Computer get confused as well. Nautilus attempts to do a sound preview of the file, as it cannot tell the difference between the ogg audio and the ogg video.

Now, it is not too late Xiph! You can define a .ogv extension for video and leave .ogg for audio alone. Please, it is a simple thing to do.

Ok, chatting with jdub it appears that Thunar is exactly what I was looking for. I happen to like their current (possible) interface. Screenshot (from here)

10 Jun 2005 (updated 10 Jun 2005 at 06:12 UTC) »

Hello, my name is Corey Burger, and I think up crazy thinks regarding usability and other related matter.

I had a crazy new thought regarding file managers.
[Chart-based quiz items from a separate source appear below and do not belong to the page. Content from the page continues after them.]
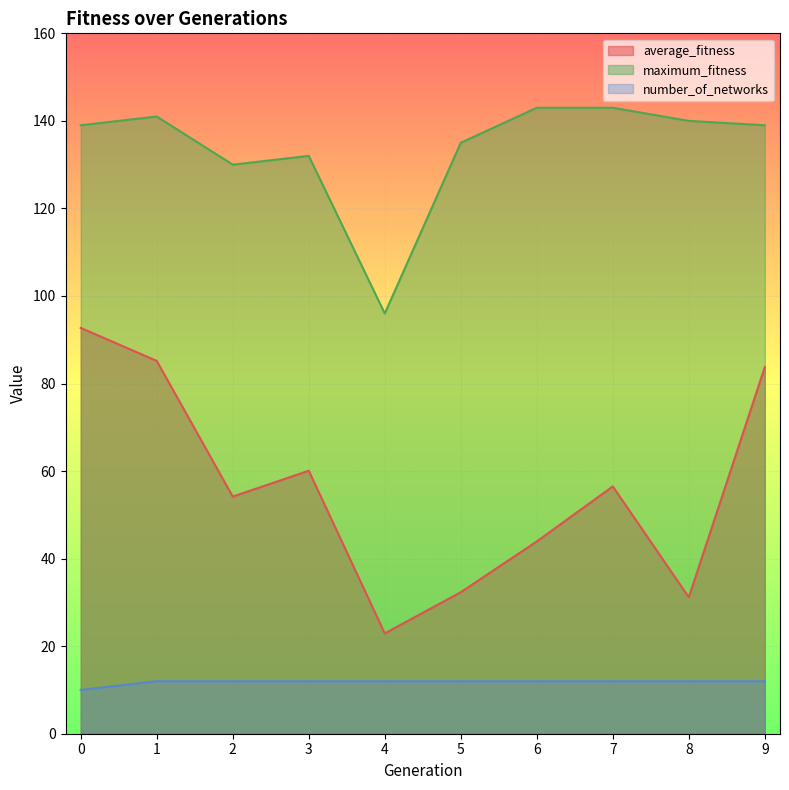

True or false: maximum_fitness and average_fitness cross at least once.

False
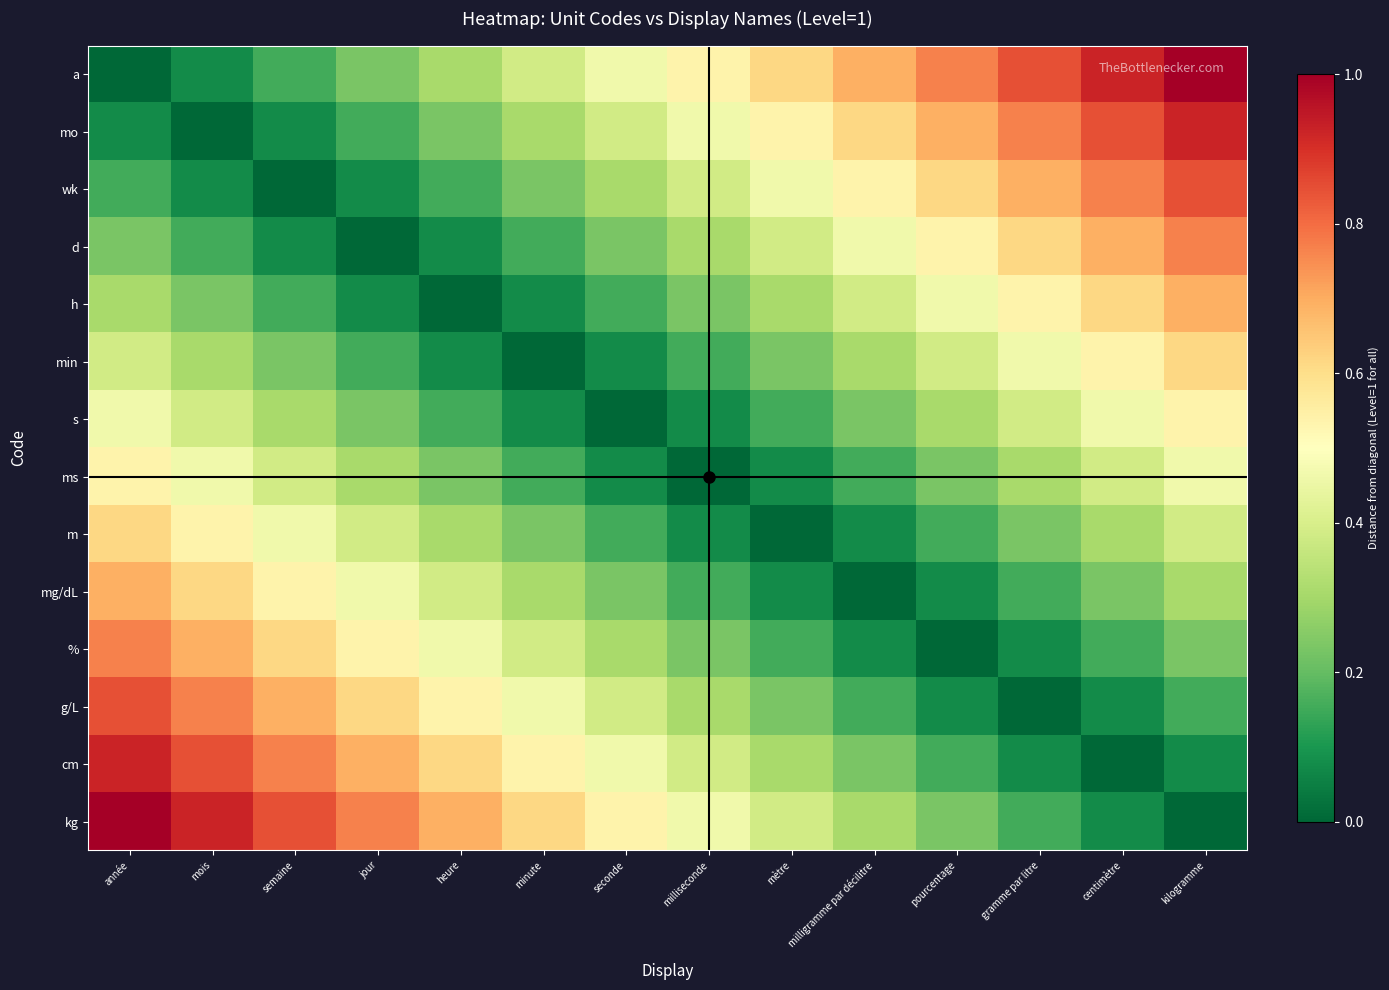

Which series has the largest range (max minus min)?

a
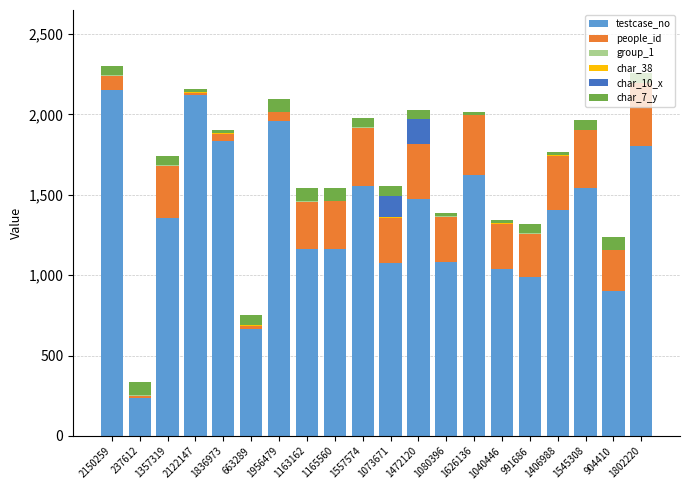

How many distinct data groups are displayed?

6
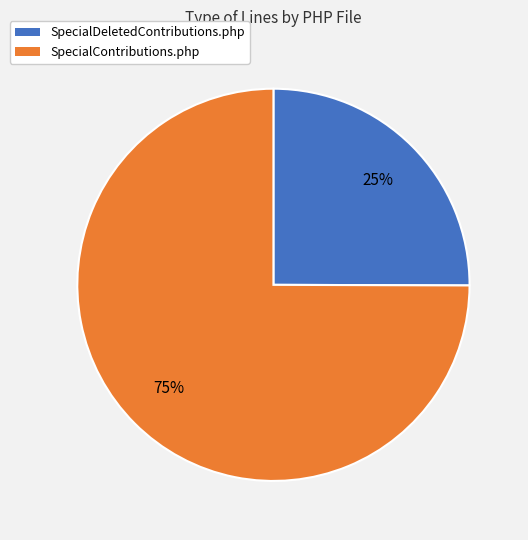

The SpecialDeletedContributions.php slice represents 33% of the pie. True or false?

False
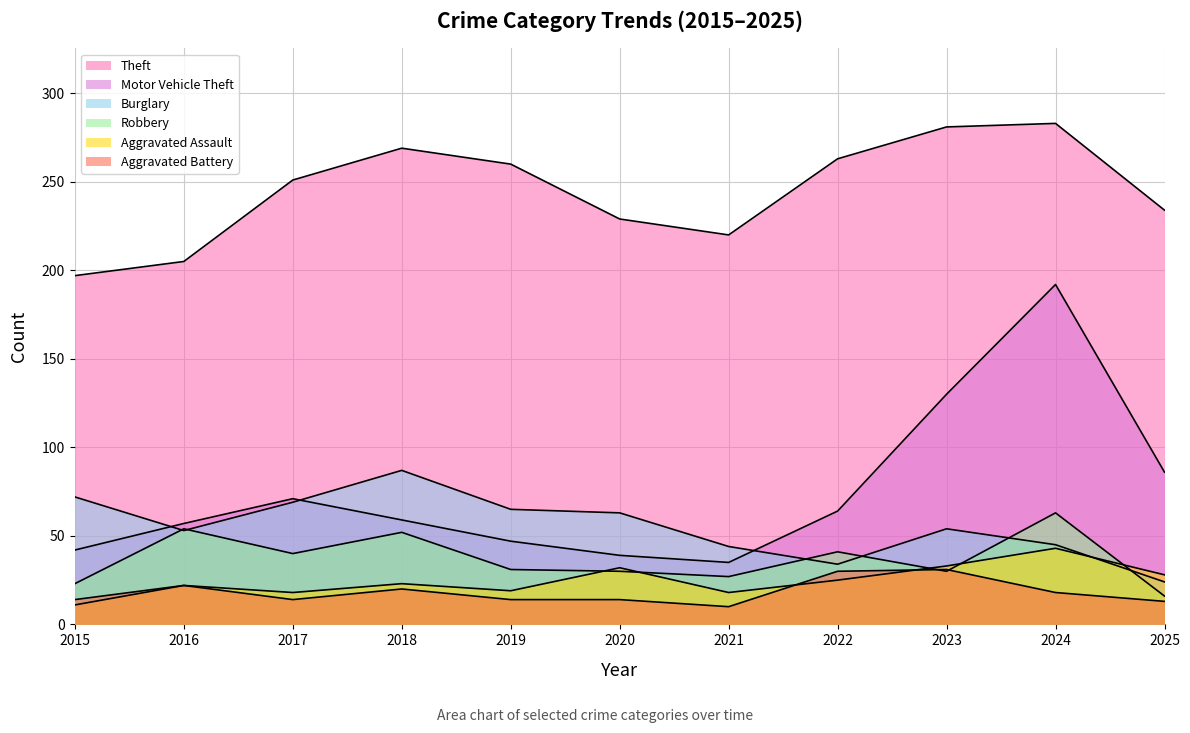

At how many categories does at least one series exceed 40?

11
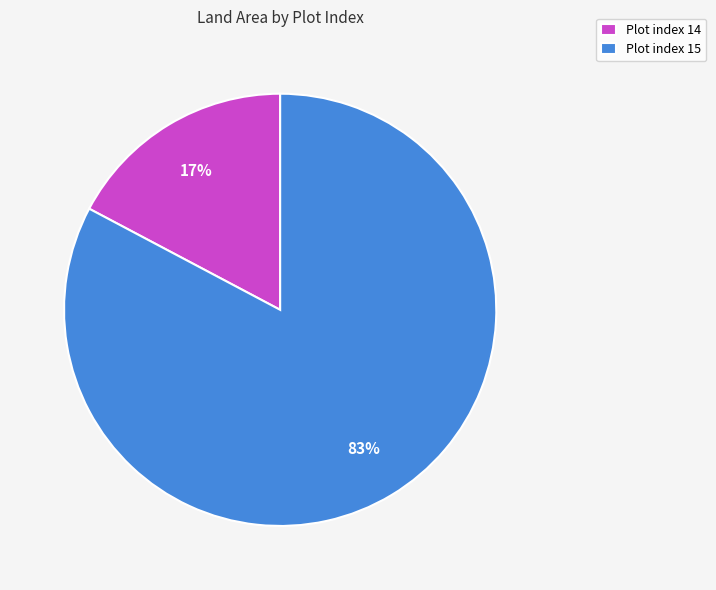

To the nearest percent, what portion does Plot index 15 represent?

83%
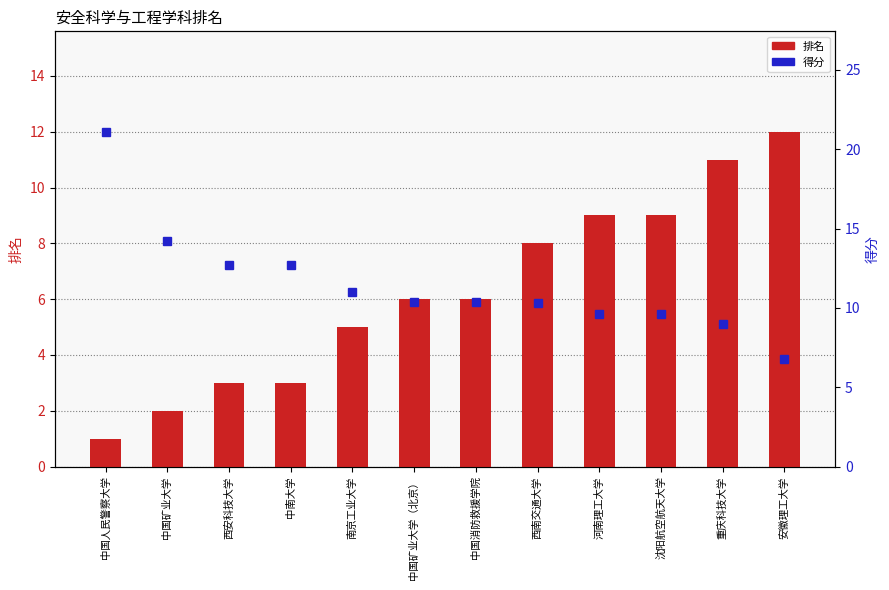

Reading left to right, list all the values displayed in this chart.

排名: 中国人民警察大学=1.0	中国矿业大学=2.0	西安科技大学=3.0	中南大学=3.0	南京工业大学=5.0	中国矿业大学（北京）=6.0	中国消防救援学院=6.0	西南交通大学=8.0	河南理工大学=9.0	沈阳航空航天大学=9.0	重庆科技大学=11.0	安徽理工大学=12.0
得分: 中国人民警察大学=21.1	中国矿业大学=14.2	西安科技大学=12.7	中南大学=12.7	南京工业大学=11.0	中国矿业大学（北京）=10.4	中国消防救援学院=10.4	西南交通大学=10.3	河南理工大学=9.6	沈阳航空航天大学=9.6	重庆科技大学=9.0	安徽理工大学=6.8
Basically, every current file manager sucks.

The current mess with Spatial in Gnome and Ubuntu, and watching a friend use the OS X 10.3 file manager led me to some thoughts:

1. Single window is nice

2. You need an easy to go up and down the file tree

3. A side pane is also useful

Thus, I had thought:

A single pane file manager, similar to the OS X one, but with a row of buttons along the top, showing the file hierarchy. A user can click those to go back up the tree. Until they go down the tree to another folder, the icons for child folders remain.

The most common area where file managers fall down the dragging files up the tree. When a user drags a group of files over the button for a folder up the tree and pauses for a second, that folder opens, allowing them to drop it there. The same would happen if they dragging them over a folder in the sidepane.

Another current area where file managers fall down is chossing which folder to highlight when you have many selected. My file manager would grey out the icons to very light and when the cursor (not greyed out) is over the button or folder, it is highlighted.

To swim down the tree with something dragging, you can highlight-open in the same way.